→ Exercise details
Could you repeat the data word for word while skipping the pictures?

→ Data excerpts
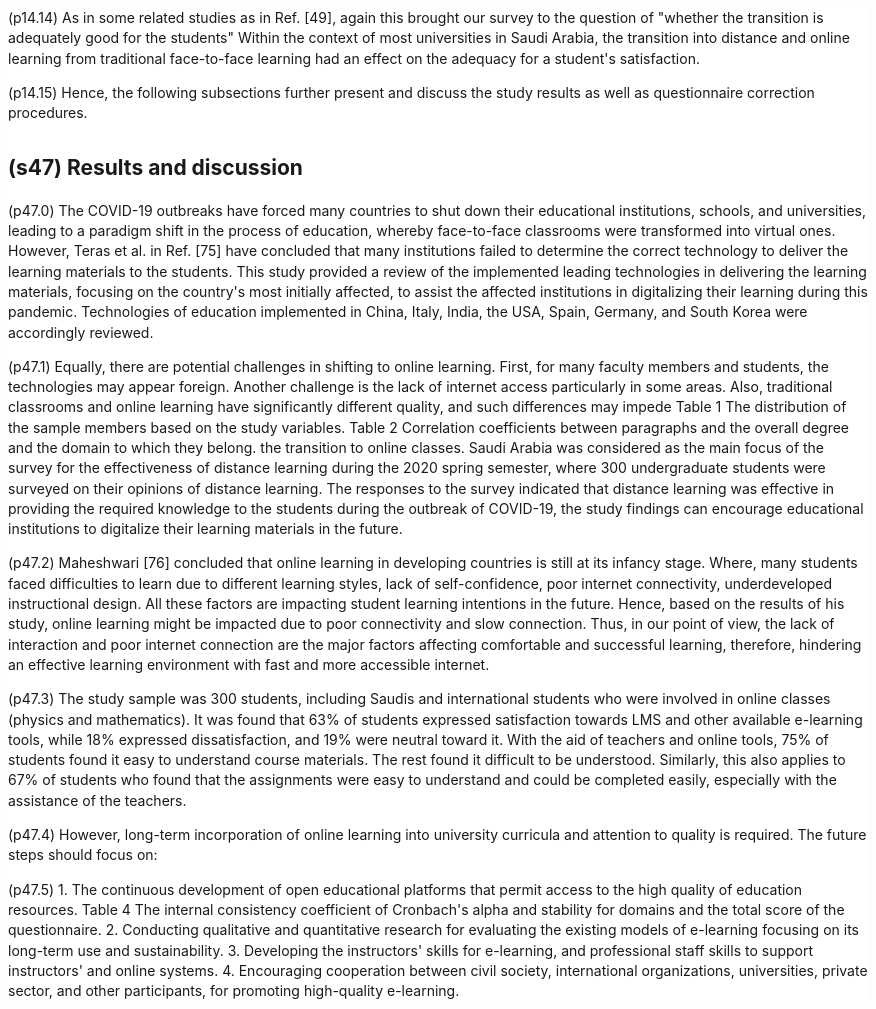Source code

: (p14.14) As in some related studies as in Ref. [49], again this brought our survey to the question of "whether the transition is adequately good for the students" Within the context of most universities in Saudi Arabia, the transition into distance and online learning from traditional face-to-face learning had an effect on the adequacy for a student's satisfaction.

(p14.15) Hence, the following subsections further present and discuss the study results as well as questionnaire correction procedures.
## (s47) Results and discussion
(p47.0) The COVID-19 outbreaks have forced many countries to shut down their educational institutions, schools, and universities, leading to a paradigm shift in the process of education, whereby face-to-face classrooms were transformed into virtual ones. However, Teras et al. in Ref. [75] have concluded that many institutions failed to determine the correct technology to deliver the learning materials to the students. This study provided a review of the implemented leading technologies in delivering the learning materials, focusing on the country's most initially affected, to assist the affected institutions in digitalizing their learning during this pandemic. Technologies of education implemented in China, Italy, India, the USA, Spain, Germany, and South Korea were accordingly reviewed.

(p47.1) Equally, there are potential challenges in shifting to online learning. First, for many faculty members and students, the technologies may appear foreign. Another challenge is the lack of internet access particularly in some areas. Also, traditional classrooms and online learning have significantly different quality, and such differences may impede Table 1 The distribution of the sample members based on the study variables.  Table 2 Correlation coefficients between paragraphs and the overall degree and the domain to which they belong. the transition to online classes. Saudi Arabia was considered as the main focus of the survey for the effectiveness of distance learning during the 2020 spring semester, where 300 undergraduate students were surveyed on their opinions of distance learning. The responses to the survey indicated that distance learning was effective in providing the required knowledge to the students during the outbreak of COVID-19, the study findings can encourage educational institutions to digitalize their learning materials in the future.

(p47.2) Maheshwari [76] concluded that online learning in developing countries is still at its infancy stage. Where, many students faced difficulties to learn due to different learning styles, lack of self-confidence, poor internet connectivity, underdeveloped instructional design. All these factors are impacting student learning intentions in the future. Hence, based on the results of his study, online learning might be impacted due to poor connectivity and slow connection. Thus, in our point of view, the lack of interaction and poor internet connection are the major factors affecting comfortable and successful learning, therefore, hindering an effective learning environment with fast and more accessible internet.

(p47.3) The study sample was 300 students, including Saudis and international students who were involved in online classes (physics and mathematics). It was found that 63% of students expressed satisfaction towards LMS and other available e-learning tools, while 18% expressed dissatisfaction, and 19% were neutral toward it. With the aid of teachers and online tools, 75% of students found it easy to understand course materials. The rest found it difficult to be understood. Similarly, this also applies to 67% of students who found that the assignments were easy to understand and could be completed easily, especially with the assistance of the teachers.

(p47.4) However, long-term incorporation of online learning into university curricula and attention to quality is required. The future steps should focus on:

(p47.5) 1. The continuous development of open educational platforms that permit access to the high quality of education resources.  Table 4 The internal consistency coefficient of Cronbach's alpha and stability for domains and the total score of the questionnaire.     2. Conducting qualitative and quantitative research for evaluating the existing models of e-learning focusing on its long-term use and sustainability. 3. Developing the instructors' skills for e-learning, and professional staff skills to support instructors' and online systems. 4. Encouraging cooperation between civil society, international organizations, universities, private sector, and other participants, for promoting high-quality e-learning.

→ Result of this task
Source code

: (p14.14) As in some related studies as in Ref. [49], again this brought our survey to the question of "whether the transition is adequately good for the students" Within the context of most universities in Saudi Arabia, the transition into distance and online learning from traditional face-to-face learning had an effect on the adequacy for a student's satisfaction.

(p14.15) Hence, the following subsections further present and discuss the study results as well as questionnaire correction procedures.
## (s47) Results and discussion
(p47.0) The COVID-19 outbreaks have forced many countries to shut down their educational institutions, schools, and universities, leading to a paradigm shift in the process of education, whereby face-to-face classrooms were transformed into virtual ones. However, Teras et al. in Ref. [75] have concluded that many institutions failed to determine the correct technology to deliver the learning materials to the students. This study provided a review of the implemented leading technologies in delivering the learning materials, focusing on the country's most initially affected, to assist the affected institutions in digitalizing their learning during this pandemic. Technologies of education implemented in China, Italy, India, the USA, Spain, Germany, and South Korea were accordingly reviewed.

(p47.1) Equally, there are potential challenges in shifting to online learning. First, for many faculty members and students, the technologies may appear foreign. Another challenge is the lack of internet access particularly in some areas. Also, traditional classrooms and online learning have significantly different quality, and such differences may impede Table 1 The distribution of the sample members based on the study variables.  Table 2 Correlation coefficients between paragraphs and the overall degree and the domain to which they belong. the transition to online classes. Saudi Arabia was considered as the main focus of the survey for the effectiveness of distance learning during the 2020 spring semester, where 300 undergraduate students were surveyed on their opinions of distance learning. The responses to the survey indicated that distance learning was effective in providing the required knowledge to the students during the outbreak of COVID-19, the study findings can encourage educational institutions to digitalize their learning materials in the future.

(p47.2) Maheshwari [76] concluded that online learning in developing countries is still at its infancy stage. Where, many students faced difficulties to learn due to different learning styles, lack of self-confidence, poor internet connectivity, underdeveloped instructional design. All these factors are impacting student learning intentions in the future. Hence, based on the results of his study, online learning might be impacted due to poor connectivity and slow connection. Thus, in our point of view, the lack of interaction and poor internet connection are the major factors affecting comfortable and successful learning, therefore, hindering an effective learning environment with fast and more accessible internet.

(p47.3) The study sample was 300 students, including Saudis and international students who were involved in online classes (physics and mathematics). It was found that 63% of students expressed satisfaction towards LMS and other available e-learning tools, while 18% expressed dissatisfaction, and 19% were neutral toward it. With the aid of teachers and online tools, 75% of students found it easy to understand course materials. The rest found it difficult to be understood. Similarly, this also applies to 67% of students who found that the assignments were easy to understand and could be completed easily, especially with the assistance of the teachers.

(p47.4) However, long-term incorporation of online learning into university curricula and attention to quality is required. The future steps should focus on:

(p47.5) 1. The continuous development of open educational platforms that permit access to the high quality of education resources.  Table 4 The internal consistency coefficient of Cronbach's alpha and stability for domains and the total score of the questionnaire.     2. Conducting qualitative and quantitative research for evaluating the existing models of e-learning focusing on its long-term use and sustainability. 3. Developing the instructors' skills for e-learning, and professional staff skills to support instructors' and online systems. 4. Encouraging cooperation between civil society, international organizations, universities, private sector, and other participants, for promoting high-quality e-learning.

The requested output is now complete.